Note that DataFrames cannot contain frame columns as nested Datasets are not supported in Spark.

Spark Dataset to Kotlin DataFrame

Converting Spark Datasets that are backed by data classes are again relatively simple:

@DataSchema
data class Name(
    val firstName: String,
    val lastName: String,
)

@DataSchema
data class Person(
    val name: Name,
    val age: Int,
    val city: String?,
    val weight: Int?,
    val isHappy: Boolean,
)

withSpark {
    // Spark Dataset
    val ds: Dataset<Person> = listOf(
        Person(Name("Alice", "Cooper"), 15, "London", 54, true),
        Person(Name("Bob", "Dylan"), 45, "Dubai", 87, true),
        Person(Name("Charlie", "Daniels"), 20, "Moscow", null, false),
        Person(Name("Charlie", "Chaplin"), 40, "Milan", null, true),
        Person(Name("Bob", "Marley"), 30, "Tokyo", 68, true),
        Person(Name("Alice", "Wolf"), 20, null, 55, false),
        Person(Name("Charlie", "Byrd"), 30, "Moscow", 90, true),
    ).toDS()

    val kotlinDf: DataFrame<Person> = ds.collectAsList().toDataFrame()
}

Even if you don't have data class, but a @DataSchema interface, you can still collectAsList().toDataFrame() and then just .cast<YourInterface>(verify = true) or .convertTo<YourInterface>().
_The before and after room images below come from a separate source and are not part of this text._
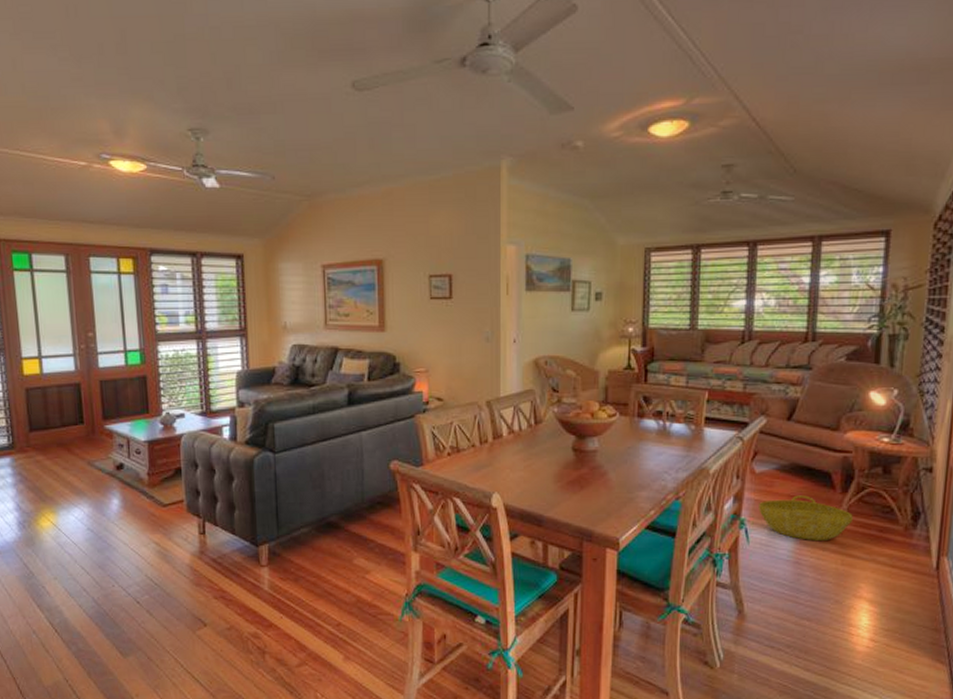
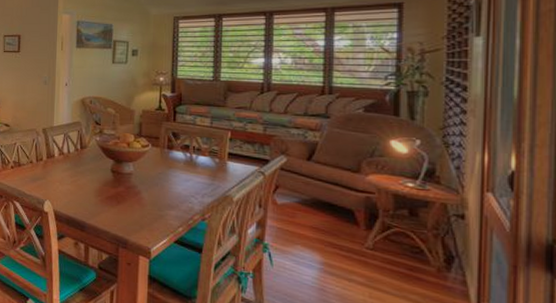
basket: present [759,495,853,540] -> none [281,227,379,273]

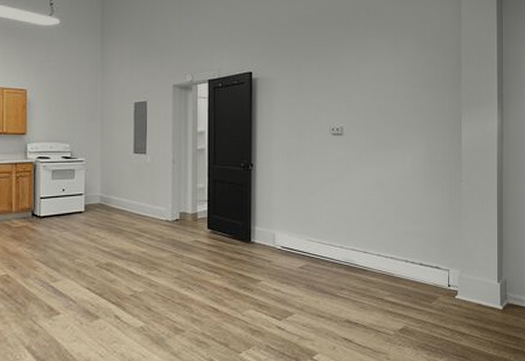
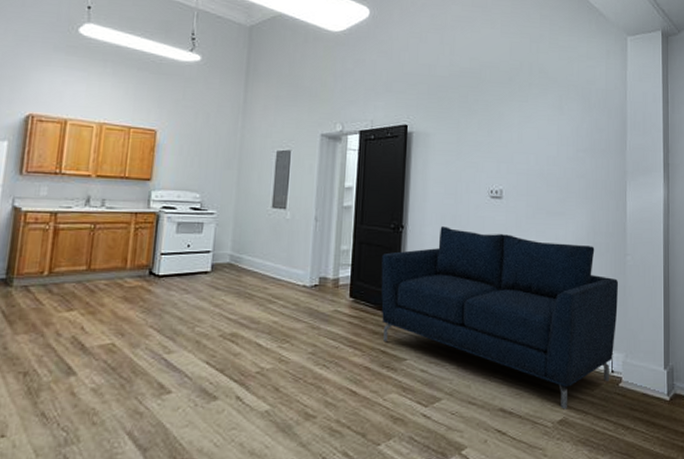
sofa: none [235,163,455,320] -> present [381,226,619,410]

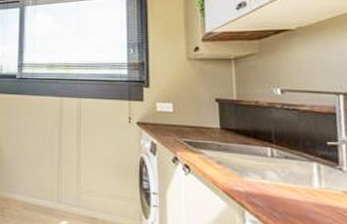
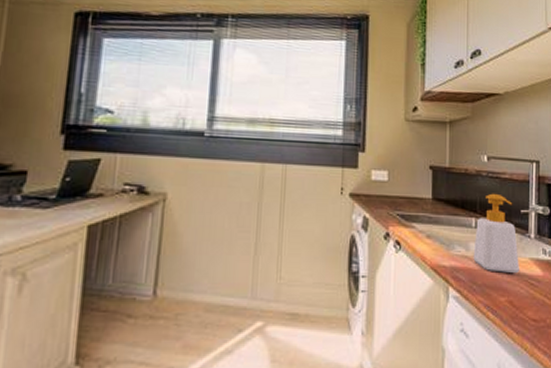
soap bottle: none [271,124,330,206] -> present [473,193,519,274]

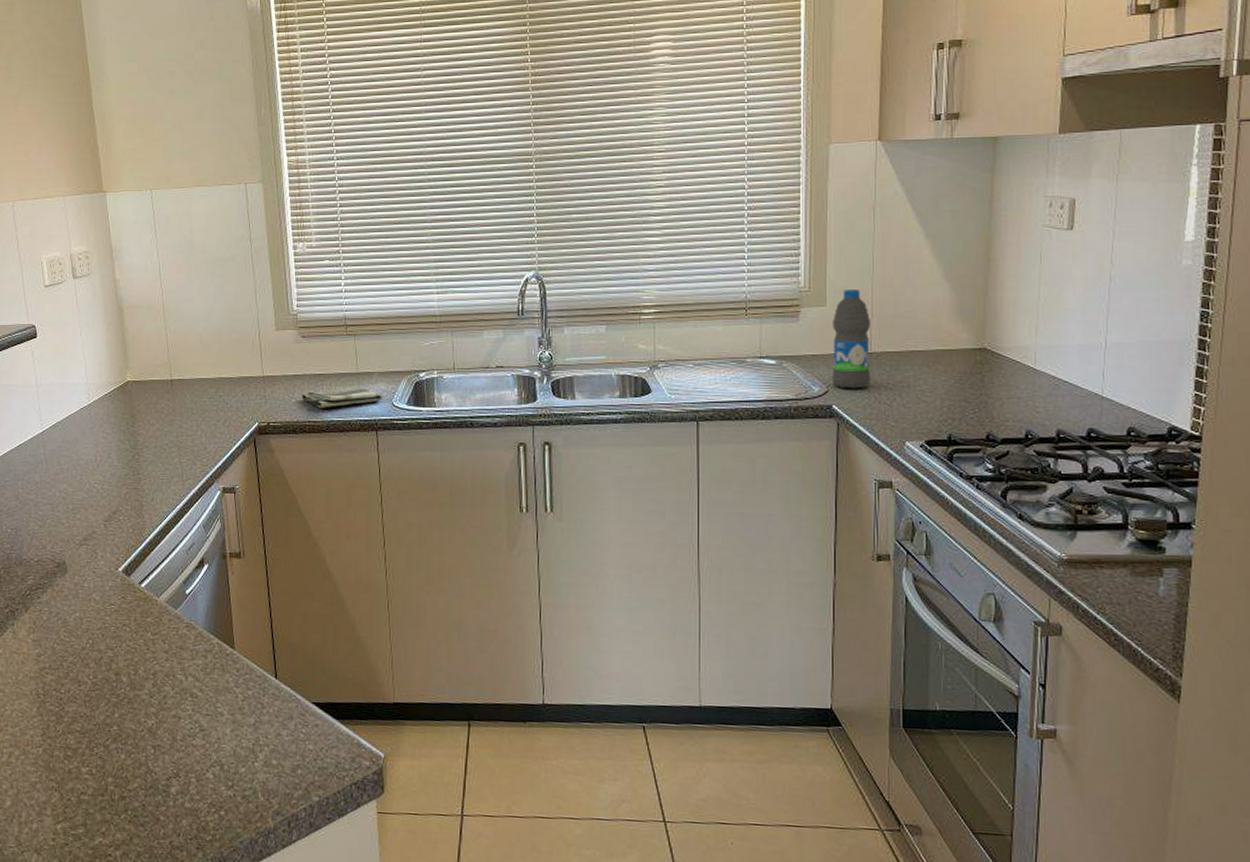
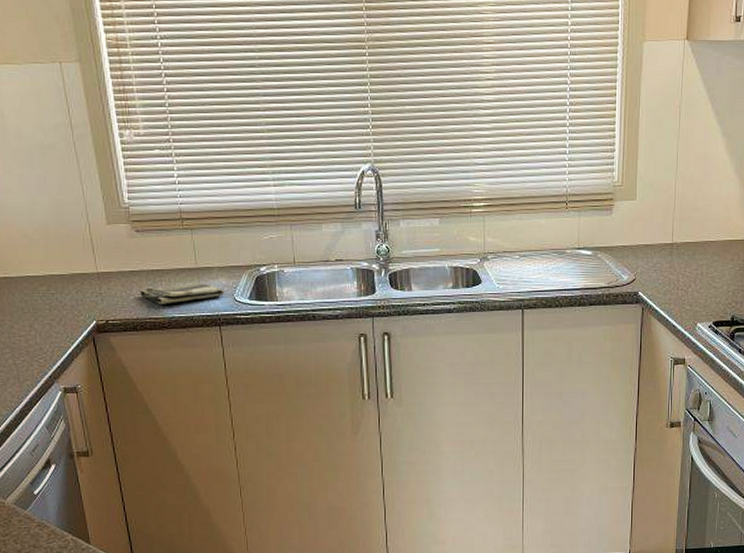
water bottle: present [831,289,872,389] -> none [638,184,674,277]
If instead you don't have typing information and you want to convert a Spark Dataset<Row>(DataFrame) to a Kotlin DataFrame<Any?> we need some conversion:

import org.apache.spark.sql.*
import org.apache.spark.sql.types.StructType
import org.jetbrains.kotlinx.dataframe.*
import org.jetbrains.kotlinx.dataframe.annotations.DataSchema
import org.jetbrains.kotlinx.dataframe.api.*
import org.jetbrains.kotlinx.spark.api.*

fun Dataset<Row>.toKotlinDataFrame(schema: StructType = schema(), prefix: List<String> = emptyList()): AnyFrame =
    schema.fields().map {
        val name = it.name()
        when (val dataType = it.dataType()) {
            is StructType ->
                DataColumn.createColumnGroup(
                    name = name,
                    df = toKotlinDataFrame(dataType, prefix + name),
                )

            else ->
                DataColumn.createWithTypeInference(
                    name = name,
                    values = select((prefix + name).joinToString("."))
                        .collectAsList()
                        .map { it[0] },
                    nullable = it.nullable(),
                )
        }
    }.toDataFrame()

withSpark {
    // Spark Dataset
    val ds: Dataset<Row> = ...

    val kotlinDf: DataFrame<*> = ds.toKotlinDataFrame()
    
}

Jupyter

For Jupyter, I've only got a couple of notes. If you want to use Spark and DataFrame in the same notebook, make sure you import DataFrame first! Like %use dataframe, spark. This is important, to introduce DataFrame to the classloader of Spark and can prevent lots of future errors.

Also, note withSpark {} is not necessary, as a single Spark session is used while the notebook is opened.